在看到她的寄宿申请书的时候,宋益平很不舍地挽留她。
“砚舟在你外婆家住着,现在就连你也要走了吗?爸爸舍不得你。”宋益平说的情真意切,眼中似乎还闪着泪光。
宋南汐说不出来话,确切地说她不知道该说些什么。
她看不清宋益平,也不明白此刻的他究竟是真情还是假意。
第二天,她收拾好行李,去了学校。
临走前,她在家里的几个角落上安装了针孔摄像头。
每天下了晚自习,她就会去手机上查看监控。
她看到,宋益平每天都会带不同的女人回家。
在那些不堪入耳的对话中,她逐渐拼凑起那个真实的宋益平。
自私的、虚伪的,与她印象中那个温和良善的父亲大相径庭。
一周当中,有将近一半的时间,她都能听到宋益平在床笫之间对她妈妈曾黎的侮辱谩骂。
她渐渐明白,宋益平的痴情是假的,老实敦厚也是假的。
那种最初的爱情在异地的磋磨中,逐渐演变成了恨。
宋益平恨曾黎,但宋益平爱曾黎的钱。
他不舍得离婚并不是因为在意她或宋砚舟其中任何一个人,而是想要抓住曾黎的把柄,借机分取到更多的离婚财产。

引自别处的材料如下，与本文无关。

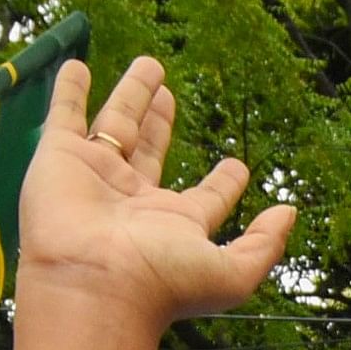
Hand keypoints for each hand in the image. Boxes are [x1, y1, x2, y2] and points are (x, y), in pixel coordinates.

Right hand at [18, 58, 297, 332]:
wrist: (93, 284)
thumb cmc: (162, 283)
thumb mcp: (232, 273)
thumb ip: (264, 244)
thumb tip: (290, 212)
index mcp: (175, 224)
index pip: (205, 197)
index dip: (224, 182)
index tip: (238, 165)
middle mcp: (135, 200)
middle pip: (153, 149)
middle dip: (162, 123)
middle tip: (172, 93)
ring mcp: (97, 175)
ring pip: (117, 124)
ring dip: (132, 94)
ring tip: (150, 65)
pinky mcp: (60, 156)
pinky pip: (65, 114)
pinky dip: (69, 91)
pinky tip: (77, 67)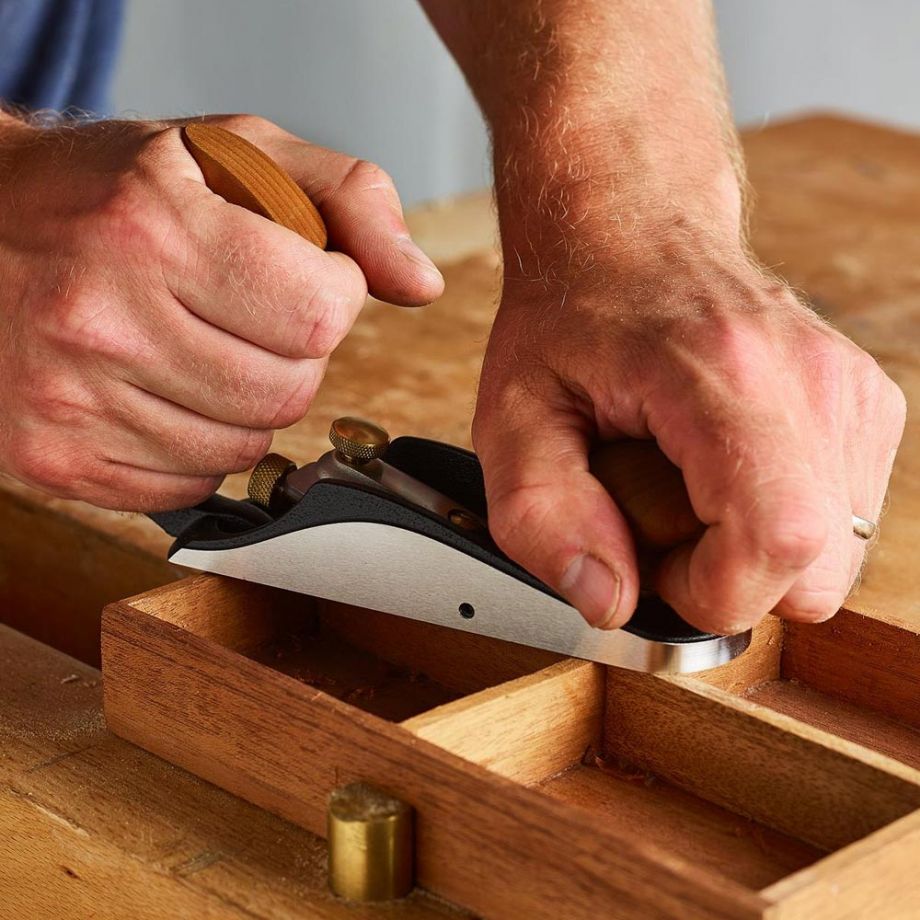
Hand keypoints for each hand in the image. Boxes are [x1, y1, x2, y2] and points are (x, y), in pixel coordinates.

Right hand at [0, 114, 442, 509]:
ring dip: (248, 405)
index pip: (320, 314)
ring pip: (244, 448)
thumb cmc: (112, 189)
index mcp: (154, 227)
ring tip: (198, 347)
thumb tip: (422, 285)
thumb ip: (346, 199)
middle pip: (290, 392)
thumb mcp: (234, 152)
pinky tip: (163, 392)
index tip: (304, 275)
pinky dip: (198, 448)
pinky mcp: (56, 459)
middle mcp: (104, 318)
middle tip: (247, 314)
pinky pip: (189, 486)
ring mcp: (71, 400)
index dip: (334, 296)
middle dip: (294, 355)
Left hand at [473, 238, 905, 633]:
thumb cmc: (570, 318)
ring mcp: (851, 390)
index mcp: (724, 374)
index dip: (709, 591)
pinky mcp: (863, 405)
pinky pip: (836, 520)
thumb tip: (609, 603)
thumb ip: (541, 518)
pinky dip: (774, 520)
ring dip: (748, 550)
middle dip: (726, 578)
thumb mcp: (513, 416)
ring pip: (830, 554)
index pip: (778, 540)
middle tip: (658, 514)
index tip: (650, 562)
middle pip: (813, 570)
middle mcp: (812, 379)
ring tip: (686, 486)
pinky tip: (721, 471)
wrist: (632, 233)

宋南汐起初还能面无表情地去看那些监控,可后来,一看到宋益平的画面甚至听到宋益平的声音,她就感到生理性反胃。
那之后,她甚至对身边所有异性的接触都感到不舒服。
最严重的一段时间,只要有异性靠近她,她就会恶心想吐,浑身发抖,有几次还发起了高烧。
有一次,她直接烧的昏了过去。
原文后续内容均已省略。